TorpeDNA: a fit-for-purpose eDNA sampling device for marine biodiversity monitoring across applications and scales
Xavier Pochon, Teddy Urvois, Erwan Quéméré, Yann Reynaud, Erin Bomati, Olivier Laroche, Sophie Arnaud-Haond, Verena M. Trenkel, Loïc Baulier, Germain Boussarie, Pablo Saenz-AgudeloBackground
Environmental DNA (eDNA) has revolutionized biodiversity monitoring by enabling species detection from microbes to megafauna without direct observation or capture. Yet most marine eDNA collection systems remain expensive and labor-intensive, limiting their deployment at scale or by non-specialists. To address these challenges, we developed TorpeDNA, a compact, low-cost, and user-friendly eDNA sampler designed to operate under diverse marine conditions, including high-speed towing and citizen-science use.

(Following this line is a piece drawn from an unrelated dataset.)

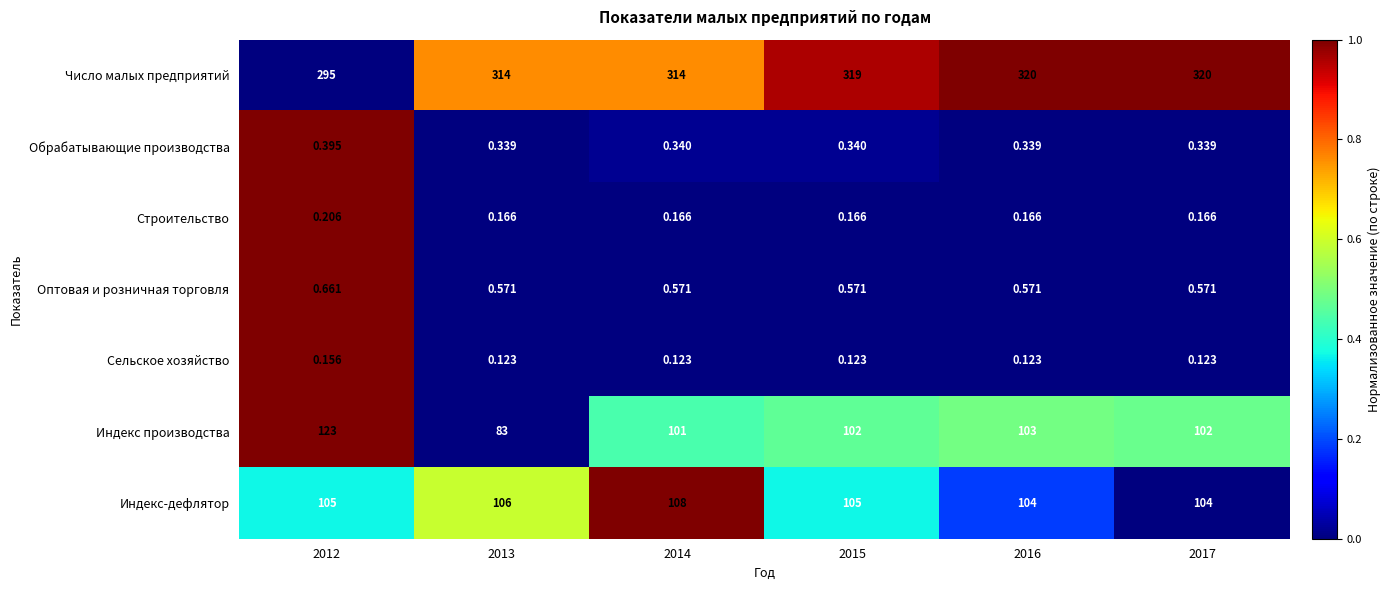

Which series has the largest total across all categories?

Число малых предприятий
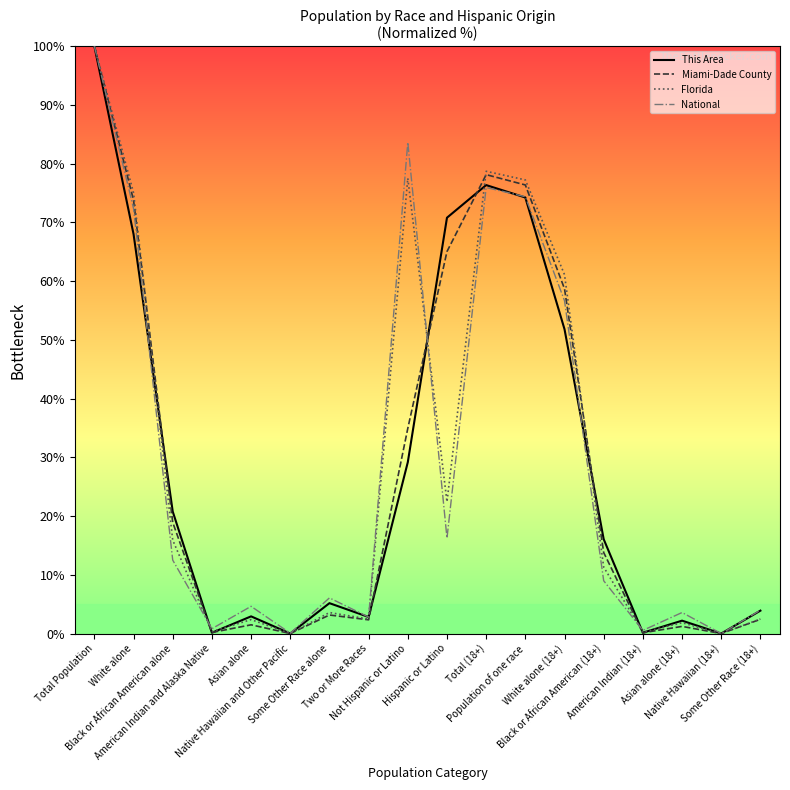

True or false: Florida has a value of -46.6 at Native Hawaiian (18+).

False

This proof-of-concept study evaluates its performance, scalability, and limitations across three contrasting marine environments encompassing different trophic levels, taxa, and user contexts.
Methods
Three case studies were conducted. (1) In Northern Brittany (France), TorpeDNA (20 µm filters) was compared with large-capacity filtration capsule (0.45 µm) for characterising eukaryotic and vertebrates’ communities using metabarcoding. (2) Along the French Atlantic coast, TorpeDNA was benchmarked against serial laboratory filtration (10–0.45 µm fraction) to assess bacterial assemblages near aquaculture and wastewater gradients. (3) In the South-West Pacific, TorpeDNA was deployed aboard a Citizens of the Sea vessel to sample open-ocean plankton communities from microbes to vertebrates along a 2,000 km transect between Aotearoa-New Zealand and Fiji.
Results
Across all studies, TorpeDNA generated biodiversity profiles broadly comparable to those from fine-pore or serial filtration methods. However, some notable differences were observed between methods, largely attributable to the different filter pore sizes and water volumes processed, which influenced the preferential capture or exclusion of host-associated or sediment-bound microbes, larger plankton forms, and/or rare taxa. TorpeDNA effectively recovered dominant microbial, phytoplankton, and zooplankton assemblages, reproducing known ecological and biogeographic gradients, from temperate to tropical plankton turnover and coastal-to-offshore transitions. Vertebrate DNA detection was limited in both methods, likely reflecting low natural eDNA concentrations, insufficient water volume processed, or marker inefficiency and highlighting the need for further optimization of sampling duration, flow rate, and assay sensitivity.
Conclusion
TorpeDNA achieves a practical balance between usability, versatility across trophic levels, and integration across spatial and methodological scales. Its robust, low-cost design and compatibility with different filter types and standard molecular workflows make it scalable across platforms, from small to large research vessels to citizen-science initiatives and offering a fit-for-purpose tool for global, inclusive, and scalable ocean biodiversity sampling.